--- Texto de lectura ---
—————

Por Hernán Andrés Kruse.-

En su edición del 17 de enero el doctor Rodolfo Carlos Barra publicó un artículo en Infobae titulado “Crisis, constitución y liderazgo”. Afirma el abogado del Estado que “las constituciones, por más perfectas que sean, no siempre pueden sobrellevar y superar las situaciones de caos económico con sus volcánicas derivaciones sociales y políticas. Se trata, simplemente, de un dato de la experiencia. Por ello, las constituciones más modernas contienen mecanismos de salvaguarda para su propia supervivencia”.

A continuación, rememora la dura situación económica, política y social que azotaba a los argentinos en los años 1988 y 1989, aunque, reconoce, no tan dramática como la actual. En el trascendente caso “Peralta” la Corte Suprema afirmó que “la Constitución debe ser interpretada de manera de no hacer impotente e inoperante y sí preservar y hacer efectiva la voluntad soberana de la Nación”. En aquel momento el Poder Ejecutivo se valió de un decreto de necesidad y urgencia para resolver el problema. Sin embargo, su constitucionalidad fue puesta en duda de inmediato. Al respecto, la Corte Suprema señaló (Fallos 313: 1513): “Parece evidente que (…) la eficacia de la medida adoptada (…) depende en forma fundamental de la celeridad con que se adopte y ponga en vigencia y, en este aspecto, la prudencia y el recto juicio del poder administrador no deben ser subestimados en el juzgamiento de esos motivos o razones, que se relacionan con hechos que, como los económicos, afectan gravemente la existencia misma del Estado y se vinculan con el bien común”. Y agregó: “La confrontación de intereses que dilatan-y normalmente con razón dentro del sistema-la toma de decisiones, las presiones sectoriales que gravitan sobre ellas, lo que es también normal, en tanto en su seno están representados los estados provinciales y el pueblo-que no es una entidad homogénea, sino que los individuos y grupos que en él están integrados están animados por intereses muchas veces divergentes-coadyuvan a que el Presidente, cuyas funciones le impone el concreto aseguramiento de la paz y el orden social, seriamente amenazados en el caso, deba adoptar la decisión de elegir las medidas que indispensablemente aquella realidad reclama con urgencia impostergable”. Más adelante el doctor Barra se sincera: “Claro que el contenido del DNU 70/2023 podría haber sido incorporado a una ley del Congreso. Pero ¿para estar vigente cuándo?” Y agrega: “Así está previsto, a partir de 1994, en el Art. 99.3 de la Constitución: “(…) cuando circunstancias excepcionales hicieran imposible seguir los trámites ordinarios previstos por esta Constitución para la sanción de las leyes (…) el Presidente podrá sustituir al Congreso y dictar una norma jurídica equivalente a una ley, de vigencia inmediata hasta que el Congreso la anule, derogue o modifique”.

—————

--- Los datos ---
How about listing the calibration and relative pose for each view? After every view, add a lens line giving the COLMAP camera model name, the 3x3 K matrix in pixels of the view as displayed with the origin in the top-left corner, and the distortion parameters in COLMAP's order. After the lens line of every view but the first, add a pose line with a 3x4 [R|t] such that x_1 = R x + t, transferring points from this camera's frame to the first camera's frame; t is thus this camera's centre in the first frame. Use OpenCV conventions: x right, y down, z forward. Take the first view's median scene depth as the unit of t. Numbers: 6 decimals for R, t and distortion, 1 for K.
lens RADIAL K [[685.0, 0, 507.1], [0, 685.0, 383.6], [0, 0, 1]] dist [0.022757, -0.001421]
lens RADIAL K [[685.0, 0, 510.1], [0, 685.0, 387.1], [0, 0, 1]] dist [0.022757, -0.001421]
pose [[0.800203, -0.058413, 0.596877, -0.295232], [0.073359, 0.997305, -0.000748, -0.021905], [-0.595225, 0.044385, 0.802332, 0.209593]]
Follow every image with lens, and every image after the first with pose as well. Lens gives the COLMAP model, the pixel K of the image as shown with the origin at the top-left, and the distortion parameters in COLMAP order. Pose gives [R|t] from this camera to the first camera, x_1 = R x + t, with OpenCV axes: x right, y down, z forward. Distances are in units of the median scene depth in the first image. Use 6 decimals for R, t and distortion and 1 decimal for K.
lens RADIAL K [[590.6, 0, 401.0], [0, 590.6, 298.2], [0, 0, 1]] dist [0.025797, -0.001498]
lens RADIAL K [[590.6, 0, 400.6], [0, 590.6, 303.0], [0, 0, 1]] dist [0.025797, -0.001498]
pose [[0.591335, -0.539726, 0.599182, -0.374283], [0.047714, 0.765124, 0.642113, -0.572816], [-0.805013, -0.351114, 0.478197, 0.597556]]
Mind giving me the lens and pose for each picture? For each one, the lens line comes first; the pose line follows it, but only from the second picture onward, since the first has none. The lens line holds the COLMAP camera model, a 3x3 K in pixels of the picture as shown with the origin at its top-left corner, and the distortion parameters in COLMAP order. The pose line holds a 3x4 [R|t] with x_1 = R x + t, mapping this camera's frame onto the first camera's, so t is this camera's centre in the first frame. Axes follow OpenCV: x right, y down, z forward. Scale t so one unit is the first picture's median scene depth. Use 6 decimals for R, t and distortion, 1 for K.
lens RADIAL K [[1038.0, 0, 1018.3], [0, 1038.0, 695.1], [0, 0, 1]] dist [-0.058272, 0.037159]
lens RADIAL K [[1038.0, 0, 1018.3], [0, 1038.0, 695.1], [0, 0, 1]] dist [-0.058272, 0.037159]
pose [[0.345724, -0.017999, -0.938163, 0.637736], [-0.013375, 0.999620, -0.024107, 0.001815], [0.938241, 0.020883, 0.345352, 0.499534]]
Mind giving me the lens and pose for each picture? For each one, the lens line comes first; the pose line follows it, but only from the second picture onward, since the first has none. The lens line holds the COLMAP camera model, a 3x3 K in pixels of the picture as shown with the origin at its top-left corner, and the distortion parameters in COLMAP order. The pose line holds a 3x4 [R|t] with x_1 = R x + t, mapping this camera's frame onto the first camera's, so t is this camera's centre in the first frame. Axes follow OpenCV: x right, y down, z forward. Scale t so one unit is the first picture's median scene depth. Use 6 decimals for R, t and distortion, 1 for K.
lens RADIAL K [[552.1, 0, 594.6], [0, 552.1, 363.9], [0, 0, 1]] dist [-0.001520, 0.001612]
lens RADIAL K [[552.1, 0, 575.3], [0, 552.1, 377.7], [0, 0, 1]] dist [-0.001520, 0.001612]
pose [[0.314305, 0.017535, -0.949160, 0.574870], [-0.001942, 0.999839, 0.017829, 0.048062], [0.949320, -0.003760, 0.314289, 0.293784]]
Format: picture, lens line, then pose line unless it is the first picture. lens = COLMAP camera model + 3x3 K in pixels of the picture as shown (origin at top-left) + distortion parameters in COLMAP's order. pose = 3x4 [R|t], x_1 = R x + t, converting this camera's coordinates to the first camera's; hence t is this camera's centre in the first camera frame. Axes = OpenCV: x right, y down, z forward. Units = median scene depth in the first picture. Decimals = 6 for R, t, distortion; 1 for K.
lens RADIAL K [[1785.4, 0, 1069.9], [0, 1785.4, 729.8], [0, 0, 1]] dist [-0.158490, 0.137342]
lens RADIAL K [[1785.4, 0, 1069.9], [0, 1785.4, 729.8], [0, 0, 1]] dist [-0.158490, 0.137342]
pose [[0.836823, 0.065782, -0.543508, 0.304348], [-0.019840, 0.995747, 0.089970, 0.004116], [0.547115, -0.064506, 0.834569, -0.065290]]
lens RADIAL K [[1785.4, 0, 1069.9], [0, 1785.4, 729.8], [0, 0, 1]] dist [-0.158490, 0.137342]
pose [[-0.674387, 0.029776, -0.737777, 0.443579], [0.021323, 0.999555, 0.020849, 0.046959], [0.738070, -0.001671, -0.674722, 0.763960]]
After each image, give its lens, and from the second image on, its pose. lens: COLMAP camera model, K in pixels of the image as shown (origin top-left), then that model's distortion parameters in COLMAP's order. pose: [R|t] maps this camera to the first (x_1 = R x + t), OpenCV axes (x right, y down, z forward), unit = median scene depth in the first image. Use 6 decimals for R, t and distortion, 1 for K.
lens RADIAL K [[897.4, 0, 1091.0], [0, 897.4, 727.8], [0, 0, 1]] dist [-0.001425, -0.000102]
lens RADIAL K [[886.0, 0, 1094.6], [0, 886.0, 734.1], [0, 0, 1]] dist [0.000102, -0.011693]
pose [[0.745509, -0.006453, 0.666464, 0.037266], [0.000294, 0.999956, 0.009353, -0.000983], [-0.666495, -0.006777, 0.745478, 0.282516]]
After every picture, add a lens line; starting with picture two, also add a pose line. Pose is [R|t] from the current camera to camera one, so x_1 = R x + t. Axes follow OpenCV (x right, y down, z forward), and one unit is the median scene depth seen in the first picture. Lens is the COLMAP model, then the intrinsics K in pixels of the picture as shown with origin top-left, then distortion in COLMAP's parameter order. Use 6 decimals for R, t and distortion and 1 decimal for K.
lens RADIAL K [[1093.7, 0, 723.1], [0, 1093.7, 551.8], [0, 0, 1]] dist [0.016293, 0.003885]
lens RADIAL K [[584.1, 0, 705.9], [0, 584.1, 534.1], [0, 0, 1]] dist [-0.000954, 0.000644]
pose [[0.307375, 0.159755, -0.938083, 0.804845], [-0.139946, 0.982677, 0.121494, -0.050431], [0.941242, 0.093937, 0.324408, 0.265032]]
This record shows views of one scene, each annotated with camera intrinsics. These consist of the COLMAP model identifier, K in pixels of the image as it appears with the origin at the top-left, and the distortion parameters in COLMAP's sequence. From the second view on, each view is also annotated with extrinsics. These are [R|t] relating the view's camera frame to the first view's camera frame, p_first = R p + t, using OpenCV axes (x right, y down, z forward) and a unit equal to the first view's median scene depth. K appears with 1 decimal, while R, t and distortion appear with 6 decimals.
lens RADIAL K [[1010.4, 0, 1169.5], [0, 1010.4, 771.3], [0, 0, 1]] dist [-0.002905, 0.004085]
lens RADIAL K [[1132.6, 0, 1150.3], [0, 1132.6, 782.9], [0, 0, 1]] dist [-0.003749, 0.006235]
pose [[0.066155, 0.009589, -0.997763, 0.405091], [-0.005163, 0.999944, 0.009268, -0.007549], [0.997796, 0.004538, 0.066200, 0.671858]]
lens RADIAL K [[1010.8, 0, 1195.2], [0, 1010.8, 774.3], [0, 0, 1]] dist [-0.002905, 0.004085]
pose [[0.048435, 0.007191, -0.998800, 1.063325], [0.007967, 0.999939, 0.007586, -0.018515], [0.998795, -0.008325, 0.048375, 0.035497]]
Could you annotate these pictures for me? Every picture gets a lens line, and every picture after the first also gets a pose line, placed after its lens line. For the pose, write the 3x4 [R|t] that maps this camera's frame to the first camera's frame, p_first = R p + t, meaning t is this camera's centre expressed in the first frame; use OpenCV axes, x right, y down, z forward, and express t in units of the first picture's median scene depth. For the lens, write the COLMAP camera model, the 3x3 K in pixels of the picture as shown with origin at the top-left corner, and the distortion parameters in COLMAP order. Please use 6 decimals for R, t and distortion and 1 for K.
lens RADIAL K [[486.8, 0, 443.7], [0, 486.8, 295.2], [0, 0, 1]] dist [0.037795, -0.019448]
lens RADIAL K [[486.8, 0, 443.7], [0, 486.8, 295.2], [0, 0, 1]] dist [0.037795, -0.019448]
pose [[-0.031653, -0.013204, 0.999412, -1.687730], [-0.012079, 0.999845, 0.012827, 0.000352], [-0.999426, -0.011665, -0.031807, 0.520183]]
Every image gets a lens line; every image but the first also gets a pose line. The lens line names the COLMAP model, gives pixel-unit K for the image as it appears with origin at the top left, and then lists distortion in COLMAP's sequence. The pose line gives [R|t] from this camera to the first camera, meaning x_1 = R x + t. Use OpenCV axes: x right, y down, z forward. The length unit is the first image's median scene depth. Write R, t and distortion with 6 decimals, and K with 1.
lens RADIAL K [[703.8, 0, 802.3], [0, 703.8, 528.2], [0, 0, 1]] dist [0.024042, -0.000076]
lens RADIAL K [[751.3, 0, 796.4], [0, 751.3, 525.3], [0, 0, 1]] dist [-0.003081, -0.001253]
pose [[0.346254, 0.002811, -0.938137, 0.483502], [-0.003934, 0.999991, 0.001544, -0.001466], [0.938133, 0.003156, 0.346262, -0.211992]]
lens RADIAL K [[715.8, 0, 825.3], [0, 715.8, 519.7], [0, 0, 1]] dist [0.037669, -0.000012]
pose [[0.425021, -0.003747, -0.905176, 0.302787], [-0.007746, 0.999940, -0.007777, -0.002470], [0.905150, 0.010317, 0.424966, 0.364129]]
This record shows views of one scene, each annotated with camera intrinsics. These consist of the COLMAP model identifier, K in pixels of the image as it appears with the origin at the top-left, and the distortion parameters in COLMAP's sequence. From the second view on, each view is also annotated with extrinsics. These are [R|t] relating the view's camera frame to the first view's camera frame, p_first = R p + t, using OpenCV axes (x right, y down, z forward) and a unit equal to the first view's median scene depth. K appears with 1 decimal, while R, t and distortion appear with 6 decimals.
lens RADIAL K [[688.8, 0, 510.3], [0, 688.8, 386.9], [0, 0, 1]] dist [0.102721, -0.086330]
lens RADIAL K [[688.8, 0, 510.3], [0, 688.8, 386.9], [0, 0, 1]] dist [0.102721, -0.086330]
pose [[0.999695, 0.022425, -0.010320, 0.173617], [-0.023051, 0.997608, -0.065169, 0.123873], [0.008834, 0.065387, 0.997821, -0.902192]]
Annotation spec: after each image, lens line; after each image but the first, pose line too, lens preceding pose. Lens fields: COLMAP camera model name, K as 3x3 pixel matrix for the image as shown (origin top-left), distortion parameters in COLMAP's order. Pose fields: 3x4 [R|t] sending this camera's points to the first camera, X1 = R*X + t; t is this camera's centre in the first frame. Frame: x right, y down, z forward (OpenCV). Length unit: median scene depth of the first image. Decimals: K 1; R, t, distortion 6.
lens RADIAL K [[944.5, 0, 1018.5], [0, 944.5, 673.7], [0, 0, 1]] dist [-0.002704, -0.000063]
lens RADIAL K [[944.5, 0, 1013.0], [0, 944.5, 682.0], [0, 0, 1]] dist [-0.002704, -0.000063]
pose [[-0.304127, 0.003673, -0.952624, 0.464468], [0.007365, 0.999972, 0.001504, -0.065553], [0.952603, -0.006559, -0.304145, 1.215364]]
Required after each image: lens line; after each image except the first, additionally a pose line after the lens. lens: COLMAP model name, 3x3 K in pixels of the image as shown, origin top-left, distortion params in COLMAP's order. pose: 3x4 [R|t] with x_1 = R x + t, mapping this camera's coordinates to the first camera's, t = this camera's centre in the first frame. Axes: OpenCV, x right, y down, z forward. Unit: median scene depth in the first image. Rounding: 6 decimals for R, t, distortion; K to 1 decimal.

—————

Según el texto de lectura, ¿con qué título publicó Rodolfo Carlos Barra su artículo en Infobae?

“Crisis, constitución y liderazgo”.